Consistency has been an ever-present issue for these Mystics.
“It’s interesting. It helps when you have your whole lineup,” Thibault said, “which is what we had on Sunday. We had the whole lineup. We had a day to fully prepare. It was the only full day we’ve had to prepare in the previous eight or nine days, whatever it was. . . . I think consistency comes with consistency of your lineup, consistency of some preparation time. And then if you shoot the ball better, [you look] consistent, too. I don’t have any simple answers for that right now other than you try to prepare the same, and we had a very thorough preparation from a film standpoint for this. But we don’t have the same lineup today.”
There’s no surprise that the Mystics do, and should, look different when Elena Delle Donne doesn’t play. The team is taking a cautious approach with her back and is diligent in managing her load. She didn’t make the trip to Los Angeles because of a scheduled rest day. Delle Donne has missed seven games entering Tuesday’s contest and the team is 3-4 in her absence, though it did beat the defending champion Chicago Sky despite her leaving after playing just over seven minutes when her back tightened up. The two-time MVP leads the team in points and blocks per game and is second in rebounds per game. When she’s not available, the team naturally misses her.
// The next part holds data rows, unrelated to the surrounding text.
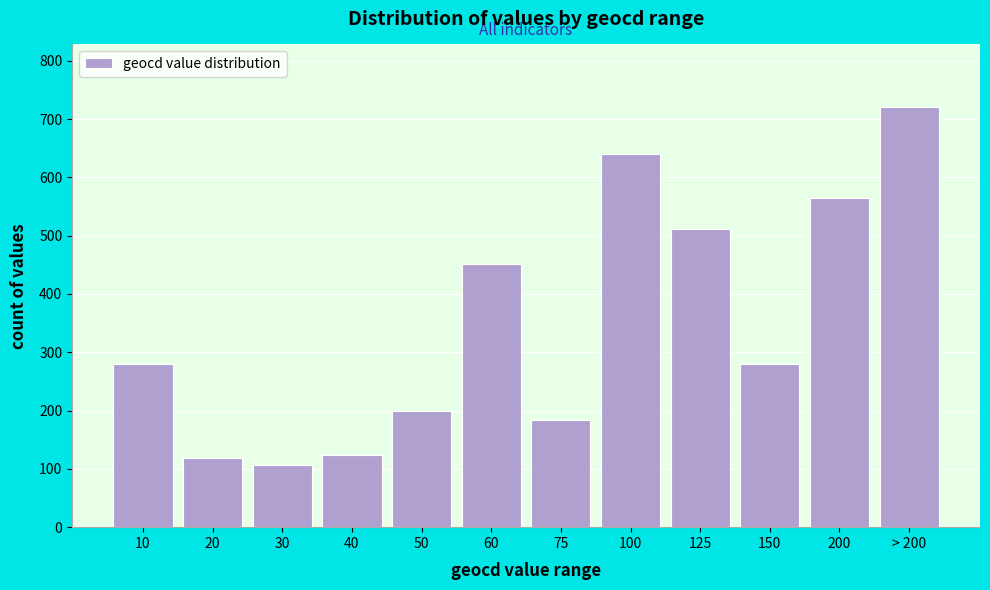

Reading left to right, list all the values displayed in this chart.

10=280	20=118	30=107	40=124	50=199	60=451	75=183	100=640	125=512	150=280	200=564	> 200=720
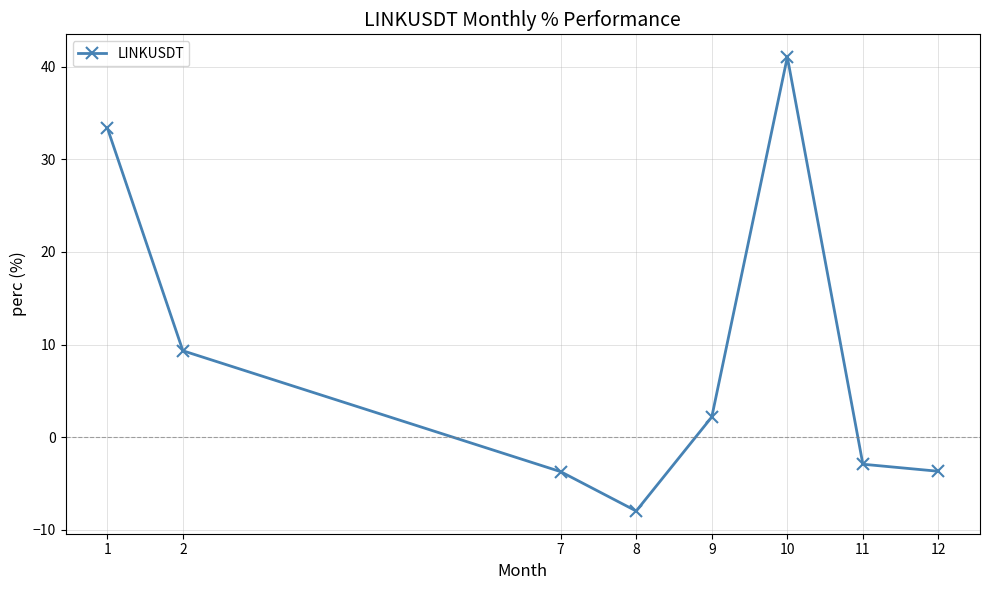

What is the average value?

8.5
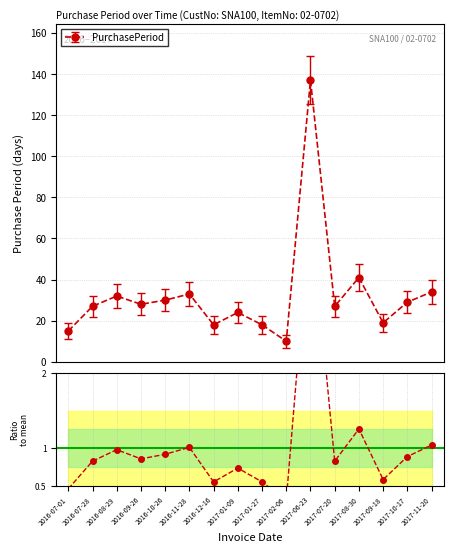

How many points are higher than both their immediate neighbors (excluding endpoints)?

5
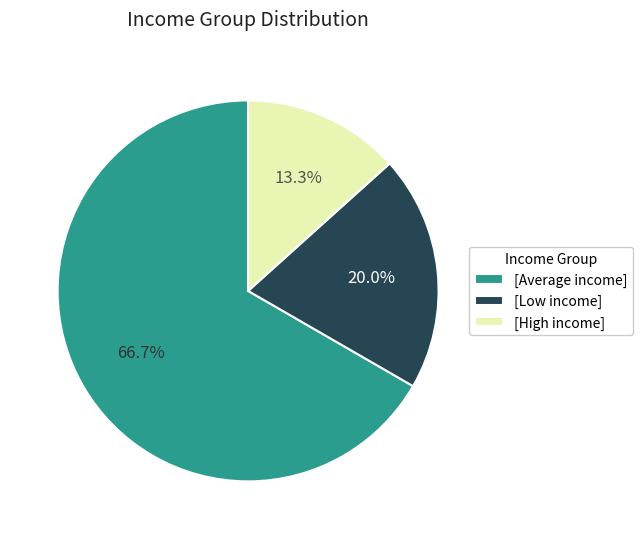

What is the majority slice?

[Average income]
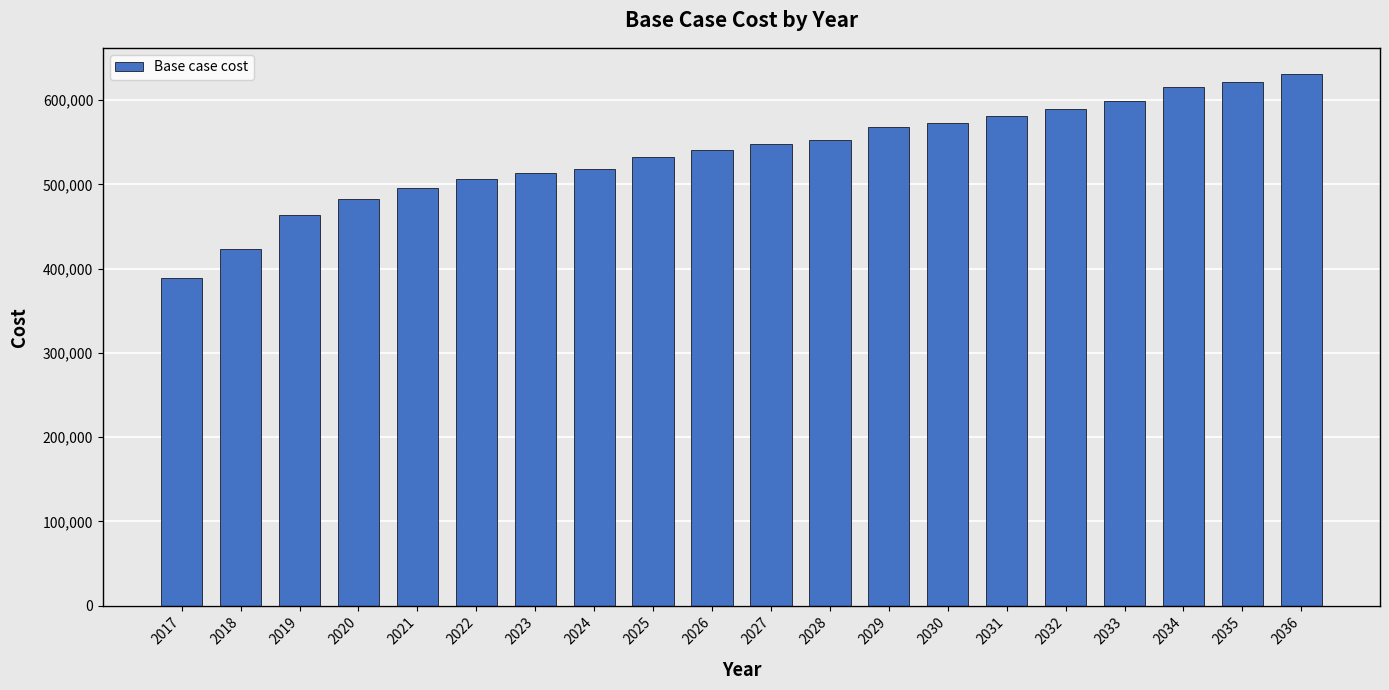

At which category does the chart reach its peak across all series?

2036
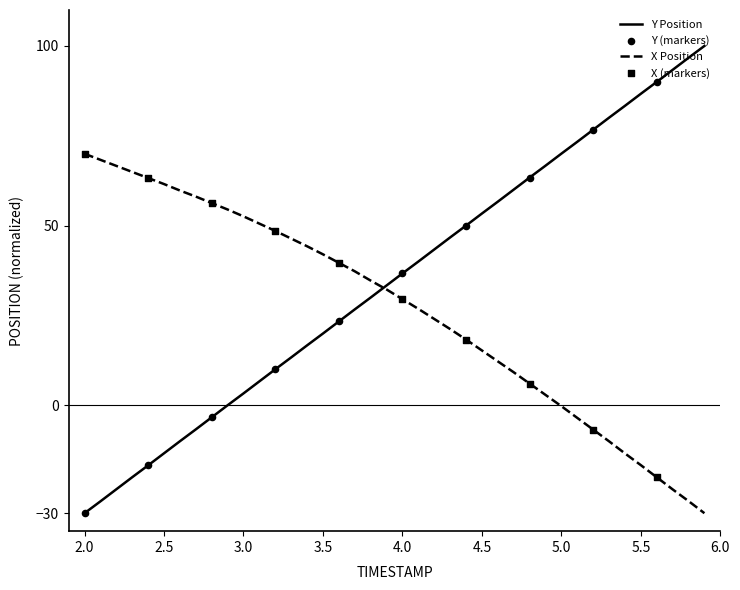

Which series has the largest range (max minus min)?

Y Position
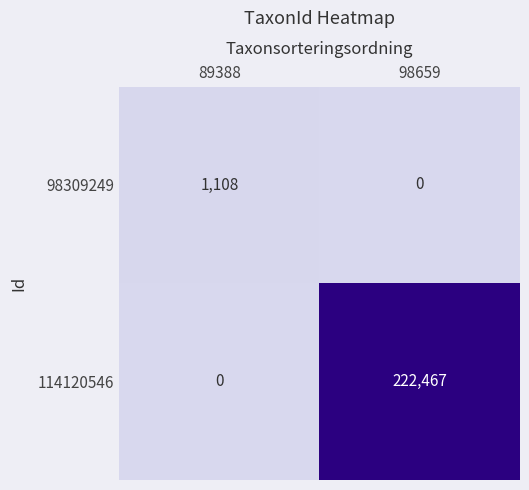

Rank the series by their maximum value, from highest to lowest.

114120546, 98309249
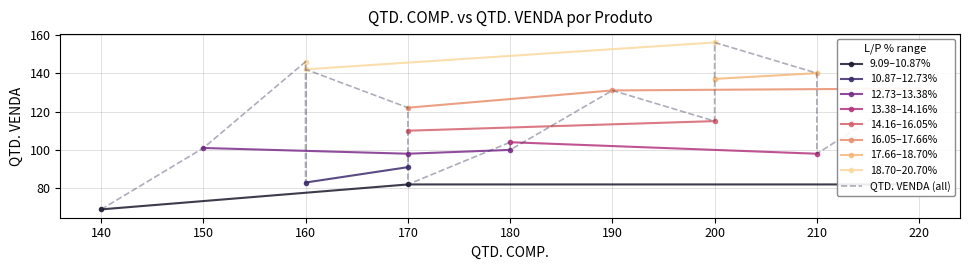

The value of QTD. COMP. at #008 is 170. True or false?

True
The inconsistency of the lineup, however, goes beyond just Delle Donne. Ariel Atkins, Myisha Hines-Allen and Shakira Austin are the only players who have appeared in every game for the Mystics. Heading into Sunday’s win over the Connecticut Sun, the starting lineup of Delle Donne, Shakira Austin, Atkins, Alysha Clark and Natasha Cloud had played together for a total of 35 minutes. Injury, illness and overseas commitments also have kept players out of the lineup.
“I think we’re learning how to deal with it,” Atkins said. “It’s not something you really want to get used to. But at the end of the day, it just kind of is what it is. . . . You’ve just got to deal with it. Like [Clark] said, if we lock it in on the defensive end, the offensive end will come.”
Clark, a two-time all-defense selection, preaching defense as a way to gain consistency is no shock, either. She wants the Mystics to be the best defensive team in the league. They lead the WNBA in defensive rating (94.9) and points allowed per game (74.6). The points are the fewest the Mystics have allowed since 2015.
That’s what made recent losses to the Liberty and Phoenix Mercury particularly frustrating — too many defensive lapses.
“I think just understanding that defense is what fuels us,” Clark said. “Regardless of who’s in the lineup, as long as everybody hangs on to that and buys into that, I think you can start to see a little more consistency.”
That consistency will be much needed this week; there won’t be much time for practice during a trip to Los Angeles, Seattle and Las Vegas. The games are every other day, and the team will mostly watch video and try to recuperate as much as possible during travel days. Not only is the schedule brutal, but the group also will be tested by the Aces (13-2), who had the WNBA’s best record entering Tuesday, and a Storm team (10-6) with the fourth-best record in the league.
The Sparks, however, represent a chance for two wins — in a way. The Mystics have the right to swap first-round picks with the Atlanta Dream after trading the No. 1 overall pick to the 2022 draft. The Dream selected Rhyne Howard while the Mystics moved back to No. 3 and took Austin. That first-round pick will come from the Sparks (5-9), so Washington is rooting for them to lose games for the chance to get a higher pick in 2023. The Mystics can affect that Tuesday night.